Als 2011 eine Gruppe von Aktivisten durch Augsburg zog, suchte sie einen Ort für Musikveranstaltungen oder Ausstellungen, denn es waren Musiker, Künstlerinnen und Fotografen. Als sie dann dieses große leerstehende Haus sahen, ein ehemaliges Altenheim, mitten in der Augsburger Altstadt, sagten sie WOW, DA könnte man was machen. Als sie dann erfuhren, dass die Diakonie dort ein Flüchtlingsheim plante, dachten sie kurz nach und hatten plötzlich eine Idee. So entstand „Grandhotel Cosmopolis“. Die Reihenfolge bei der Entstehung des Projekts ist wichtig. Denn am Anfang stand nicht der Gedanke, wie können wir den Flüchtlingen helfen. Helfen ja, auch. Aber der Impuls war eher: Wie können wir zusammen etwas machen, von dem beide Seiten etwas haben. Etwas Neues. Ein Experiment. Etwas, das die Welt verändert. An EINER Stelle. Im Augsburger Springergässchen.
Das „Grandhotel Cosmopolis“ verbindet Kunst, Hotel und Flüchtlingsheim zu einer Mixtur, die sich „soziale Plastik“ nennt. Genauer heißt das: In einem Teil des Gebäudes wohnen Asylbewerber:innen. Mitten in Augsburg. In einem anderen Teil entsteht ein normales Hotel. Die Hotelzimmer werden jedes ganz individuell von Künstler:innen gestaltet. Außerdem entstehen in dem riesigen Gebäude Ateliers, Studios und Probenräume für Konzerte, Lesungen, Ausstellungen. Und im Keller wird eine Küche gebaut, die täglich Mahlzeiten aus aller Welt kocht.
So stoßen fremde Welten aufeinander. Die Augsburger, die durch ihr Domviertel streifen, können das merkwürdige Gemisch von Künstlern und Flüchtlingen bei Kaffee und Kuchen oder Eintopf gefahrlos erkunden. Die Künstler haben einen Ort und machen Programm. Der Hotelbetrieb soll einmal die Unkosten decken. Die Flüchtlinge helfen in der Küche oder betreuen den Kräutergarten. So viel Integration wie möglich. Das Gegenteil von Baracken am Stadtrand.

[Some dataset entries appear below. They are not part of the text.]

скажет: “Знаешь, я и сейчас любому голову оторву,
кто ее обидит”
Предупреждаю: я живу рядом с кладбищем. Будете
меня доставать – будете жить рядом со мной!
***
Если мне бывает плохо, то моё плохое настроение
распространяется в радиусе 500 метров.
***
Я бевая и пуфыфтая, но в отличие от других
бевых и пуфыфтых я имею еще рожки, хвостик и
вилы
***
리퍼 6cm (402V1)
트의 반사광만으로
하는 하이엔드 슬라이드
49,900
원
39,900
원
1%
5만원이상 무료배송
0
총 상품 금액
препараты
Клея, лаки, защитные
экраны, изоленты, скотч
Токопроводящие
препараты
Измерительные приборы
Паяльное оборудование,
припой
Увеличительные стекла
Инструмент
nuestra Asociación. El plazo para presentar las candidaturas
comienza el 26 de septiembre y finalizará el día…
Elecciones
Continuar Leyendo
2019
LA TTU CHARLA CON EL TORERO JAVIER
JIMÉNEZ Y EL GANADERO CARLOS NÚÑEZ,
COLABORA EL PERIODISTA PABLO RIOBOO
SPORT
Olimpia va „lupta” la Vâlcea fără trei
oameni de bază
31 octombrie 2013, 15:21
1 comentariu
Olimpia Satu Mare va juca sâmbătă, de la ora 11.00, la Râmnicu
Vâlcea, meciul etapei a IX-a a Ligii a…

Soziale Plastik – diese Idee von Joseph Beuys ist das Herzstück der Gruppe, die Idee, hinter der sich alle versammeln können, denn sie lässt Spielraum für sehr Vieles. Der berühmte Satz von Beuys »Jeder Mensch ist ein Künstler« meint erst Mal, dass jeder Mensch, egal ob Arzt, Müllmann oder Ingenieur eine kreative Energie hat, die ihn dazu befähigt auf die Gesellschaft, in der er lebt und arbeitet, „plastizierend“ einzuwirken. Das ist ein erweiterter Kunstbegriff, der nicht nur Kunstwerke in Museen und Galerien als Kunst begreift, sondern die Gesellschaft als Gegenstand kreativer Energie. Als Gegenstand der Gestaltung.

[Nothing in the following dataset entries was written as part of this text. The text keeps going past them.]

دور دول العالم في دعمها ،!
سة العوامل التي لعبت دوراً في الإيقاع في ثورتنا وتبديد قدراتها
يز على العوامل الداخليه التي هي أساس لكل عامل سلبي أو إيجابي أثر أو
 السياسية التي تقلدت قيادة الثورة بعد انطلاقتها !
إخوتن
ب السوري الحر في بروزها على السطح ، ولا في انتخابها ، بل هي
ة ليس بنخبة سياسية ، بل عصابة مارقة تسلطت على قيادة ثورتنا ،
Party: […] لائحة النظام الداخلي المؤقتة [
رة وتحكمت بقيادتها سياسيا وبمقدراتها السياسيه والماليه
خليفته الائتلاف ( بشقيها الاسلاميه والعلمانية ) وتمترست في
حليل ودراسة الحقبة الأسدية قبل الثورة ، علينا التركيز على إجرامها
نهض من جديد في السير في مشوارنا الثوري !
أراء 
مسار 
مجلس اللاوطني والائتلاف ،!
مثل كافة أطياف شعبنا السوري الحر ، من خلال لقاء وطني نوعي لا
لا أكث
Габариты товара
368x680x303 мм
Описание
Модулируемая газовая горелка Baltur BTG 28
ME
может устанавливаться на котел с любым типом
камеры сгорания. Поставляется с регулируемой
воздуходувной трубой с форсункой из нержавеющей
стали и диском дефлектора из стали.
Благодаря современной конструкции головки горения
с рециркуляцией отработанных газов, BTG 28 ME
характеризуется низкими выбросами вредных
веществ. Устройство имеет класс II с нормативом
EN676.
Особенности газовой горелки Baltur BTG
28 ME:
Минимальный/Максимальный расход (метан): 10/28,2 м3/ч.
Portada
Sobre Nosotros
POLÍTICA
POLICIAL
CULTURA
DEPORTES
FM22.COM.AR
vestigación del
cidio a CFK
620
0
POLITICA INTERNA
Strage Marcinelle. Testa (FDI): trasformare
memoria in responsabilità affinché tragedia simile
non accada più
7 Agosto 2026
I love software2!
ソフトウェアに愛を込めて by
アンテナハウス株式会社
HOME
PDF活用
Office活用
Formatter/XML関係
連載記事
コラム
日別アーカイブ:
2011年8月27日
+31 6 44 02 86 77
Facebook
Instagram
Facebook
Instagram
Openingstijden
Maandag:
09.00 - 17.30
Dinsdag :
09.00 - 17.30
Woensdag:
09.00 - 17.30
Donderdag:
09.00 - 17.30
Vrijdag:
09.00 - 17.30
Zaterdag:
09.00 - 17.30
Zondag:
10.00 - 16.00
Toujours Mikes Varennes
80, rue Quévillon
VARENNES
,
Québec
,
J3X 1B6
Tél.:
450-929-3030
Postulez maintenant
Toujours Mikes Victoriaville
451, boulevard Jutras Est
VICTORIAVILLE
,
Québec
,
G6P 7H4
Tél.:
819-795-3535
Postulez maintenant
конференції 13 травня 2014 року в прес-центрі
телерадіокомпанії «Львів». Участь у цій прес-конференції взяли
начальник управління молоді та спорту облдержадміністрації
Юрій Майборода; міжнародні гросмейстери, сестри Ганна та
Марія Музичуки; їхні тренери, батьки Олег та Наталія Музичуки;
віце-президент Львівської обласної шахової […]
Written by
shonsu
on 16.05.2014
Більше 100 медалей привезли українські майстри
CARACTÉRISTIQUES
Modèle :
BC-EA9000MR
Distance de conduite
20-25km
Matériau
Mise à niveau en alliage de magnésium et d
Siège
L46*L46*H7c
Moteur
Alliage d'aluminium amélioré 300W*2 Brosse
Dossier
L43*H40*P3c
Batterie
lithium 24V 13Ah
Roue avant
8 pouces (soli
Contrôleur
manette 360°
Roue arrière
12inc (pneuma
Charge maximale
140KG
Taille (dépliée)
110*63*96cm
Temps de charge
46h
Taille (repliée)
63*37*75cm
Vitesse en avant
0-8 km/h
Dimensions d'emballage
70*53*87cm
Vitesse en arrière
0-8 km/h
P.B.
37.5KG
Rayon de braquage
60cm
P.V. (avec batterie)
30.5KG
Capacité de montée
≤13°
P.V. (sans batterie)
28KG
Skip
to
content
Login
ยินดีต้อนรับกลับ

Die Kunst spielt eine große Rolle, nicht nur beim Konzept der sozialen Plastik. Die zwölf Hotelzimmer für normale Hotelgäste sind alle unterschiedlich gestaltet. Manche bunt, manche minimalistisch. Zum Beispiel das Zimmer von Peter Weismann, das thematisch am dichtesten am Projekt dran ist. Da steht natürlich ein Bett, ein Tisch und Stühle – das waren die Vorgaben. Aber dann sieht man einen Mann, der durch dieWand geht: Der Mann ist aus Gips, ein Bein ist schon draußen, auch ein Arm, man schaut auf den Rücken im Halbrelief. Man schaut auf die Falten der Jacke, auf einen halben Hut, kein Gesicht. Der Mann ist grau-weiß in der Farbe der Wand gestrichen. Er befindet sich zwischen Innen und Außen, im Übergang, die Wand ist die Grenze. Peter Weismann sagte dazu, das sei für ihn das Bild für das Grandhotel Cosmopolis. Alle überschreiten Grenzen. Dazu braucht es Mut und eine gewisse Entschlossenheit, denn auf der andern Seite der Wand ist ja unbekanntes Terrain.
Das Stück wurde mit dem Robert-Geisendörfer-Preis 2015 ausgezeichnet.